Dear Moms and Dads, I Am an Atheist

More talks on religion with myself and the late Christipher Hitchens lead me to a conclusion. I have to apologize to my parents, because if their God is the one true God, I am certainly going to their version of Hell. That’s not something I can console them for, or even help them to reconcile with me. I don’t know that they believe in my being a good person to absolve me of my sins, or if the priest must first forgive me of my minor transgressions against mankind in order to be saved. That’s just an odd thought though, isn’t it?

Imagine reaching some giant gates where a saint in emanating robes tells you “look, you didn’t do a bad job. Honestly, if it were up to me, I’d let you in and let you join everyone. The fact of the matter is, you didn’t sing about God or tell people how amazing he is, so we’re going to have to torture your soul for all eternity in the depths of hell. You should’ve learned to be grateful to the almighty and given praise where praise is due”

I would hope it’s easier for my parents to reconcile that idea rather than condemn me as “dark-sided”, but it’s just the way they had been raised. I’m not certain that it’s fair to condemn people when the texts themselves all state in one way or another that only God has the power to judge us, worse still that there is no greater conceivable God than the God they follow… Yet, I’d like to offer you an example. What about a God that doesn’t want to be worshipped endlessly for what it has done, and instead looks to us as a hero does to the people they saved?

I’ve never heard of Superman or Spider-man zooming in to save the day and then stating “Now, you’d all better sing and offer up symbols of how grateful you are, otherwise I’m coming back and I’ll make sure you pay for it with your eternal soul.” Can you imagine what sort of God it must take to be so conceited or insecure that it needs to receive such constant praise for actions it committed ages ago? I’m only 30, and if anyone were to praise me for the kindness I’d served them last year alone, I’d be worried for their health. Imagine a God that wants constant recognition for the fact that it created everything at the beginning of time? Doesn’t sound like too good of an individual. This is why I don’t consider myself a part of these religions. They aren’t healthy for the individuals, and it doesn’t exactly bring comfort or joy to those involved. It’s a nice way of falling back when all is lost and saying “it will all work out somehow”.

I’d like to propose an alternative; instead of letting God be the reason you say “it will all work out somehow”, just let it all work out somehow. It always has before, better or worse. Whenever things went south and the worst came to light in the past, you kept moving forward. Why should the future be any different in that regard? Granted, you might Die. That would in fact be worse than anything that’s happened before, because that means you’re done and the story isn’t being written anymore.

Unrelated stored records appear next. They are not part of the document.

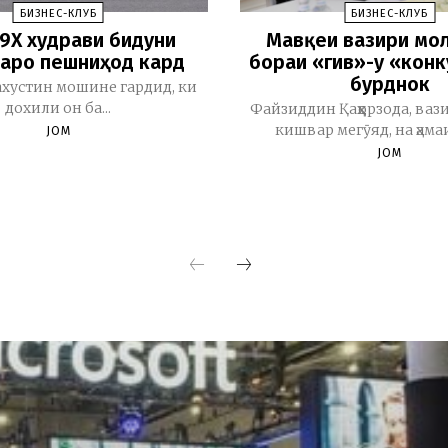
БИЗНЕС-КЛУБ
БИЗНЕС-КЛУБ
 9X худрави бидуни
Мавқеи вазири мо
аро пешниҳод кард
бораи «гив»-у «конк
бурднок
ахустин мошине гардид, ки
дохили он ба...
Файзиддин Қаҳҳорзода, ва
кишвар мегӯяд, на ҳамаи 
JOM
JOM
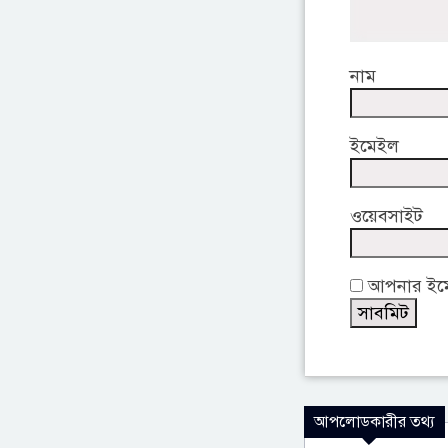
নাম
ইমেইল
ওয়েবসাইট
আপনার ইমেই
আপলোডকারীর তথ্য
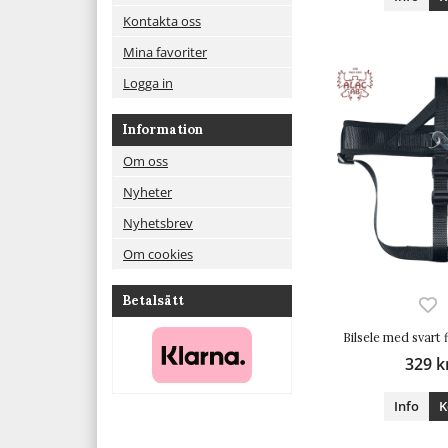
Kontakta oss
Mina favoriter
Logga in
Information
Om oss
Nyheter
Nyhetsbrev
Om cookies
Betalsätt
Bilsele med svart
329 k
Info
K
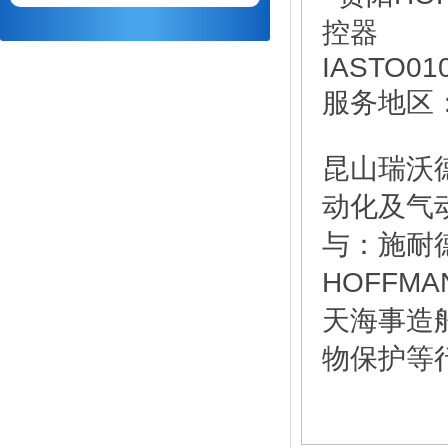
服务地区
昆山瑞沃
动化及气
与：施耐
HOFF
天海事造
物保护等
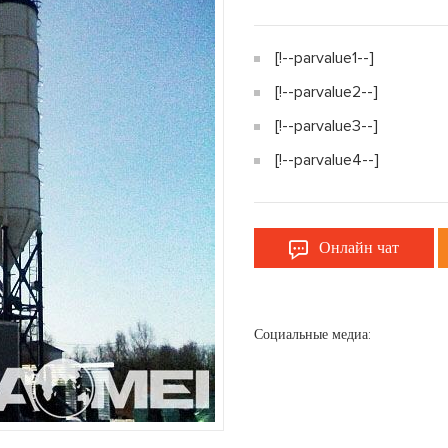
[!--parvalue1--]
[!--parvalue2--]
[!--parvalue3--]
[!--parvalue4--]
Онлайн чат
Социальные медиа:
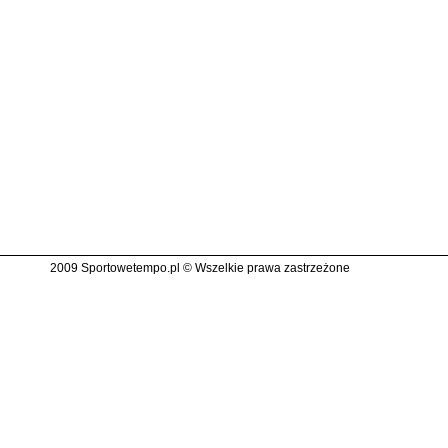
2009 Sportowetempo.pl © Wszelkie prawa zastrzeżone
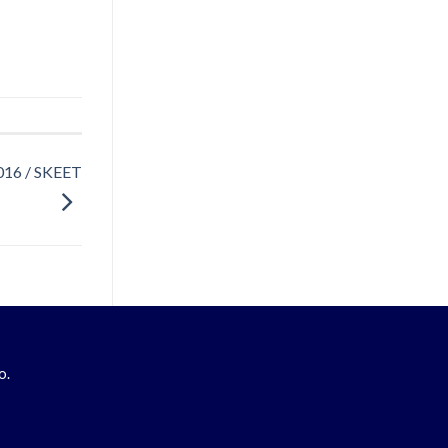
2016 / SKEET
o.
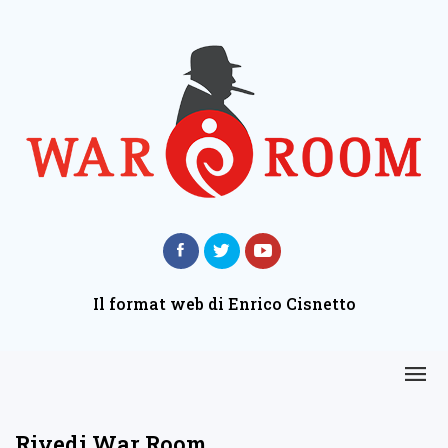
Il format web di Enrico Cisnetto
Rivedi War Room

I used to scare Joel back in Brooklyn when we’d smoke and talk about existence; “your window is open right now, but someday it closes. Someday that window closes and—” he’d yell at me and tell me to just enjoy myself. I was enjoying myself, and it just wasn’t the same way he always would. Sometimes the truth is terrifying, so we’d rather keep going with the lies. I like to think that I’ve done pretty well with the truth so far and can’t foresee a time when I’ll prefer lies to it. So moms, dads, and everyone else, I want you all to know now and forever, that I’m an atheist.

I don’t believe in a God, or some magical being that did it all for us. I think we’re hurtling forth through the void of all existence towards more existence, and there is no warmth waiting for us when we die. I think the tragic loss of losing loved ones is more tragic than we’ll ever be able to comprehend, definitely more so than your religions let you believe because they’ve told you that someday you’ll see them again. You’ve told yourself too. That’s too big a lie for me. I spent years distraught over my dead brother who I’ll never get to know. You were all so worried about me, but you all gave me the same lies that other people gave you, so i couldn’t trust your answers. I like the truth that you can’t stand better, because at the end of the day while it breaks my heart again and again, I’d rather have my heart broken and know that it’s mine for the 100 years I get here. I am the only Me, and I might have you to thank for that, and the pantheon (the inconceivably long list of chance happenings!) of choices that all my, your, and their, ancestors made all the way back throughout time and space, that allowed me to exist. THAT is so much greater than the cookie cutter response of “thank god”.

I believe the future is always better than the past in some small, inconceivably better way. If all the human race ends, it is because that serves all of existence better for having sacrificed humanity. ”So it goes”. We cannot let ourselves just be for our own sake, we have to live for each other. I can’t and never could live for a “God”. I love you guys, and I’m sorry if you think this is a sad moment. I’ll gladly tell you why it isn’t in another post if you want to know.